_INPUT RECORDS:_
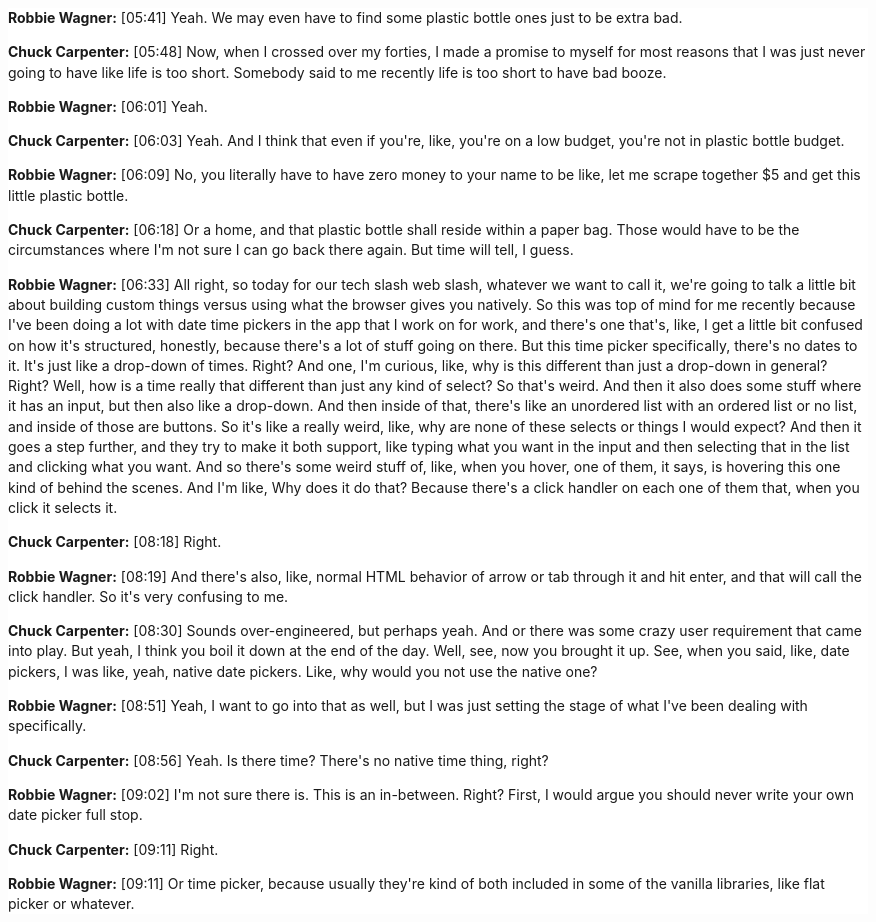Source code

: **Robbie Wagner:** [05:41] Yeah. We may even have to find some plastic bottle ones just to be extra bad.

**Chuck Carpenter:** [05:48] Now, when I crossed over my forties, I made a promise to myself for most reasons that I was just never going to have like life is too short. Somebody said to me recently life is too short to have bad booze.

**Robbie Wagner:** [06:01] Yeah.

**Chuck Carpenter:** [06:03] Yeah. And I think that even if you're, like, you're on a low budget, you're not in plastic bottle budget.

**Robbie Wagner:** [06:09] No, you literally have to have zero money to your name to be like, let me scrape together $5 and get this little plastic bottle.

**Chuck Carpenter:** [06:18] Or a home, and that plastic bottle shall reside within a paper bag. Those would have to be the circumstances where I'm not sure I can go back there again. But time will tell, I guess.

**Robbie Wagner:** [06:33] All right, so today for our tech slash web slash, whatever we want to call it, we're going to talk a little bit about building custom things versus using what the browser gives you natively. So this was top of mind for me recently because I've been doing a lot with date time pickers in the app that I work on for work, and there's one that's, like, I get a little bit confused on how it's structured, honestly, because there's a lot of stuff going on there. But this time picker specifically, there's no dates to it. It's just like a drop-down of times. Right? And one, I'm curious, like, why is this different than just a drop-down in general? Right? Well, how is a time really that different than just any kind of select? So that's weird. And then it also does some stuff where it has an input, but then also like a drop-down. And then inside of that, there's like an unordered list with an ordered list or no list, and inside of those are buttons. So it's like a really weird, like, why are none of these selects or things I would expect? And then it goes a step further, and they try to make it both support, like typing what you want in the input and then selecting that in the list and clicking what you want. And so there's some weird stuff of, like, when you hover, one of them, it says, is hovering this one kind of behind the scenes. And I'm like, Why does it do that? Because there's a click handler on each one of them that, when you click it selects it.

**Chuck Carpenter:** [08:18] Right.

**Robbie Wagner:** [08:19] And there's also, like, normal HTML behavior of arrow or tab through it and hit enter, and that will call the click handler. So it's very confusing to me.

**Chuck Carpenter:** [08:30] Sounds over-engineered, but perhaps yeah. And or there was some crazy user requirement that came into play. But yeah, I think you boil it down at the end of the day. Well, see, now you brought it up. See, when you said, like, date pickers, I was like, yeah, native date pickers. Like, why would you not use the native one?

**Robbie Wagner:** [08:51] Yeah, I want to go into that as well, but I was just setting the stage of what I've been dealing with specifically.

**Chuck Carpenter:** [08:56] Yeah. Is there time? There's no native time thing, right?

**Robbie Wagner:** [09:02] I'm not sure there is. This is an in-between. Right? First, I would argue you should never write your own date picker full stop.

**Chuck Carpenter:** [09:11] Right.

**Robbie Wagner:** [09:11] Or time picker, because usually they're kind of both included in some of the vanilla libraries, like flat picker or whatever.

_WHAT YOU ARE ASKED TO DO:_ The aim is an exact repeat of the entire listing, stripped of pictures.

_TASK SOLUTION:_
Source code

: **Robbie Wagner:** [05:41] Yeah. We may even have to find some plastic bottle ones just to be extra bad.

**Chuck Carpenter:** [05:48] Now, when I crossed over my forties, I made a promise to myself for most reasons that I was just never going to have like life is too short. Somebody said to me recently life is too short to have bad booze.

**Robbie Wagner:** [06:01] Yeah.

**Chuck Carpenter:** [06:03] Yeah. And I think that even if you're, like, you're on a low budget, you're not in plastic bottle budget.

**Robbie Wagner:** [06:09] No, you literally have to have zero money to your name to be like, let me scrape together $5 and get this little plastic bottle.

**Chuck Carpenter:** [06:18] Or a home, and that plastic bottle shall reside within a paper bag. Those would have to be the circumstances where I'm not sure I can go back there again. But time will tell, I guess.

**Robbie Wagner:** [06:33] All right, so today for our tech slash web slash, whatever we want to call it, we're going to talk a little bit about building custom things versus using what the browser gives you natively. So this was top of mind for me recently because I've been doing a lot with date time pickers in the app that I work on for work, and there's one that's, like, I get a little bit confused on how it's structured, honestly, because there's a lot of stuff going on there. But this time picker specifically, there's no dates to it. It's just like a drop-down of times. Right? And one, I'm curious, like, why is this different than just a drop-down in general? Right? Well, how is a time really that different than just any kind of select? So that's weird. And then it also does some stuff where it has an input, but then also like a drop-down. And then inside of that, there's like an unordered list with an ordered list or no list, and inside of those are buttons. So it's like a really weird, like, why are none of these selects or things I would expect? And then it goes a step further, and they try to make it both support, like typing what you want in the input and then selecting that in the list and clicking what you want. And so there's some weird stuff of, like, when you hover, one of them, it says, is hovering this one kind of behind the scenes. And I'm like, Why does it do that? Because there's a click handler on each one of them that, when you click it selects it.

**Chuck Carpenter:** [08:18] Right.

**Robbie Wagner:** [08:19] And there's also, like, normal HTML behavior of arrow or tab through it and hit enter, and that will call the click handler. So it's very confusing to me.

**Chuck Carpenter:** [08:30] Sounds over-engineered, but perhaps yeah. And or there was some crazy user requirement that came into play. But yeah, I think you boil it down at the end of the day. Well, see, now you brought it up. See, when you said, like, date pickers, I was like, yeah, native date pickers. Like, why would you not use the native one?

**Robbie Wagner:** [08:51] Yeah, I want to go into that as well, but I was just setting the stage of what I've been dealing with specifically.

**Chuck Carpenter:** [08:56] Yeah. Is there time? There's no native time thing, right?

**Robbie Wagner:** [09:02] I'm not sure there is. This is an in-between. Right? First, I would argue you should never write your own date picker full stop.

**Chuck Carpenter:** [09:11] Right.

**Robbie Wagner:** [09:11] Or time picker, because usually they're kind of both included in some of the vanilla libraries, like flat picker or whatever.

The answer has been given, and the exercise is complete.